When broken down, the NBS figures revealed quite clearly that out of a total youth labour force of 38.2 million, representing 48.7 per cent of the total labour force of 78.48 million in Nigeria, no fewer than 15.2 million of them were either unemployed or underemployed in the first quarter of 2016. In practical terms, this represents a youth unemployment rate of 42.24 per cent.

The danger of such a high level of idleness among millions of young persons is already manifesting in the high level of crimes in virtually every corner of the country. Whereas the multitude of violent outbursts might have religious and ethnic colorations and undertones, it is a notorious fact that most of the people in the field and trenches are youths who, if otherwise meaningfully engaged, would have been unavailable for those anti-social endeavours.

Unfortunately, the response from the federal government to these challenges remains incoherent. Even with all the rhetoric about diversification of the economy from oil to agriculture, the tilt is still towards heavy government participation. Besides, incentives for private sector and youth participation are scanty just as a credit regime to drive the sector does not exist. There is also no backup national communication campaign to make agriculture sexy for the digital generation who tends to see farming as synonymous with an ageing, colourless rural population. Yet there is no better time than now to make the much-touted transition from oil to agriculture as the growth catalyst for the Nigerian economy. It’s not as if we are left with much choice anyway.

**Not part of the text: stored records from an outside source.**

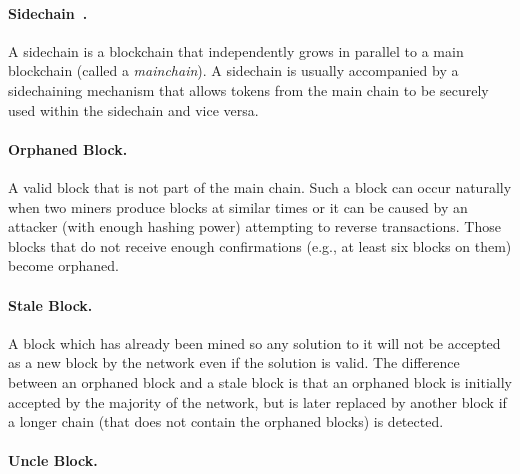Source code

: \documentclass[11pt]{article}
\theoremstyle{mytheoremstyle}
\begin{document}
\paragraph{Sidechain~\cite{sidechains:2014}.} A sidechain is a blockchain that independently grows in parallel to a main blockchain (called a \emph{mainchain}). A sidechain is usually accompanied by a sidechaining mechanism that allows tokens from the main chain to be securely used within the sidechain and vice versa.

\paragraph{Orphaned Block.} A valid block that is not part of the main chain. Such a block can occur naturally when two miners produce blocks at similar times or it can be caused by an attacker (with enough hashing power) attempting to reverse transactions. Those blocks that do not receive enough confirmations (e.g., at least six blocks on them) become orphaned.

\paragraph{Stale Block.} A block which has already been mined so any solution to it will not be accepted as a new block by the network even if the solution is valid. The difference between an orphaned block and a stale block is that an orphaned block is initially accepted by the majority of the network, but is later replaced by another block if a longer chain (that does not contain the orphaned blocks) is detected.

\paragraph{Uncle Block.} 


\end{document}
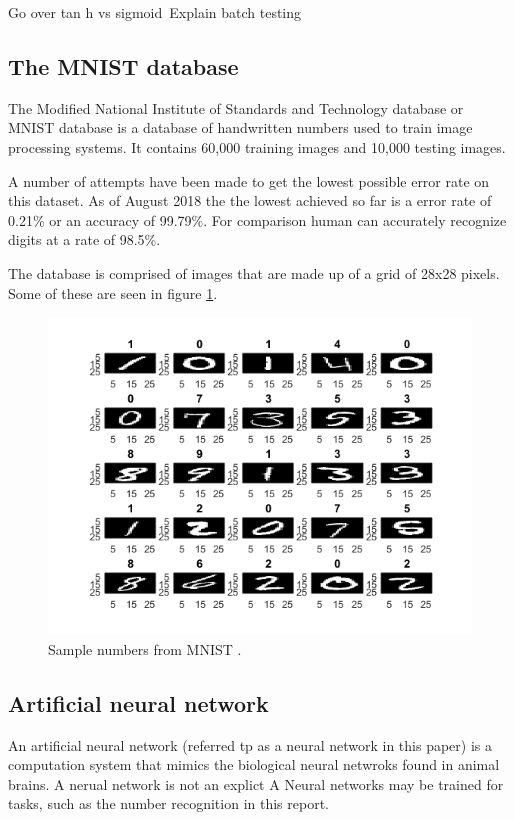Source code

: \documentclass[12pt]{article}
\begin{document}
	Go over tan h vs sigmoid\
	Explain batch testing
	

	\subsection{The MNIST database}
	The Modified National Institute of Standards and Technology database or MNIST database\cite{mnistDATABASE} is a database of handwritten numbers used to train image processing systems. It contains 60,000 training images and 10,000 testing images. 
	
	A number of attempts have been made to get the lowest possible error rate on this dataset. As of August 2018 the  the lowest achieved so far is a error rate of 0.21\% or an accuracy of 99.79\%. For comparison human can accurately recognize digits at a rate of 98.5\%\cite{humanPerf}.
	
	The database is comprised of images that are made up of a grid of 28x28 pixels. Some of these are seen in figure \ref{fig:mathworksmnistneuralnetfinal}. 
	
	\begin{figure}[H]
		\centering
		\includegraphics[width=0.7\linewidth]{mathworks_mnist_neuralnetFinal}
		\caption{Sample numbers from MNIST \cite{matlabNNBeg}.}
		\label{fig:mathworksmnistneuralnetfinal}
	\end{figure}
	
	\subsection{Artificial neural network}
	An artificial neural network (referred tp as a neural network in this paper) is a computation system that mimics the biological neural netwroks found in animal brains. A nerual network is not an explict
	A 
	Neural networks may be trained for tasks, such as the number recognition in this report. 
	
\end{document}
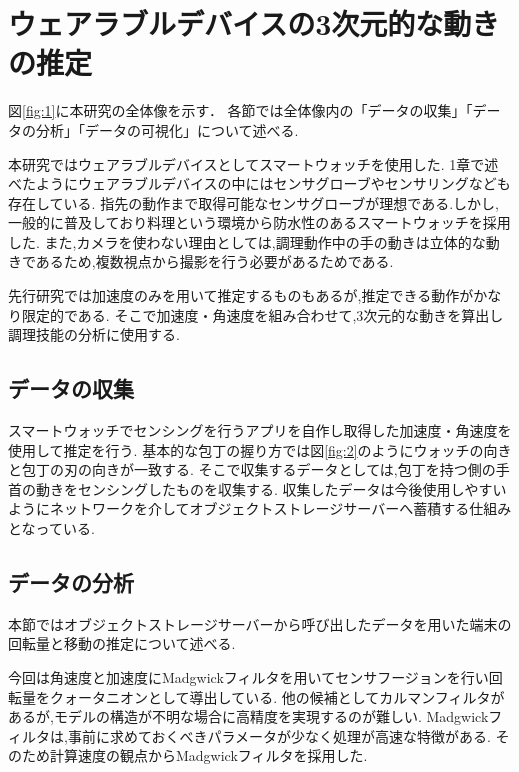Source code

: \section{ウェアラブルデバイスの3次元的な動きの推定}
図\ref{fig:1}に本研究の全体像を示す．
各節では全体像内の「データの収集」「データの分析」「データの可視化」について述べる.

本研究ではウェアラブルデバイスとしてスマートウォッチを使用した.
1章で述べたようにウェアラブルデバイスの中にはセンサグローブやセンサリングなども存在している.
指先の動作まで取得可能なセンサグローブが理想である.しかし,一般的に普及しており料理という環境から防水性のあるスマートウォッチを採用した.
また,カメラを使わない理由としては,調理動作中の手の動きは立体的な動きであるため,複数視点から撮影を行う必要があるためである.

先行研究\cite{kumazawaanalysis}では加速度のみを用いて推定するものもあるが,推定できる動作がかなり限定的である.
そこで加速度・角速度を組み合わせて,3次元的な動きを算出し調理技能の分析に使用する.


\subsection{データの収集}
スマートウォッチでセンシングを行うアプリを自作し取得した加速度・角速度を使用して推定を行う.
基本的な包丁の握り方では図\ref{fig:2}のようにウォッチの向きと包丁の刃の向きが一致する.
そこで収集するデータとしては,包丁を持つ側の手首の動きをセンシングしたものを収集する.
収集したデータは今後使用しやすいようにネットワークを介してオブジェクトストレージサーバーへ蓄積する仕組みとなっている.
\subsection{データの分析}
本節ではオブジェクトストレージサーバーから呼び出したデータを用いた端末の回転量と移動の推定について述べる.

今回は角速度と加速度にMadgwickフィルタを用いてセンサフージョンを行い回転量をクォータニオンとして導出している.
他の候補としてカルマンフィルタがあるが,モデルの構造が不明な場合に高精度を実現するのが難しい.
Madgwickフィルタは,事前に求めておくべきパラメータが少なく処理が高速な特徴がある.
そのため計算速度の観点からMadgwickフィルタを採用した.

Of more fundamental imperative, however, is that we must urgently realign the nation’s educational curriculum with the needs of the economy. Even though there are many well educated young men out there in the street, it has been said with some measure of justification that majority of the school leavers are actually unemployable with regard to their training and skills. It has therefore become necessary that our educational training curriculum at all levels incorporate skills acquisition and entrepreneurial development so that graduates leave school with the capacity to create wealth rather than seeking jobs that are not there.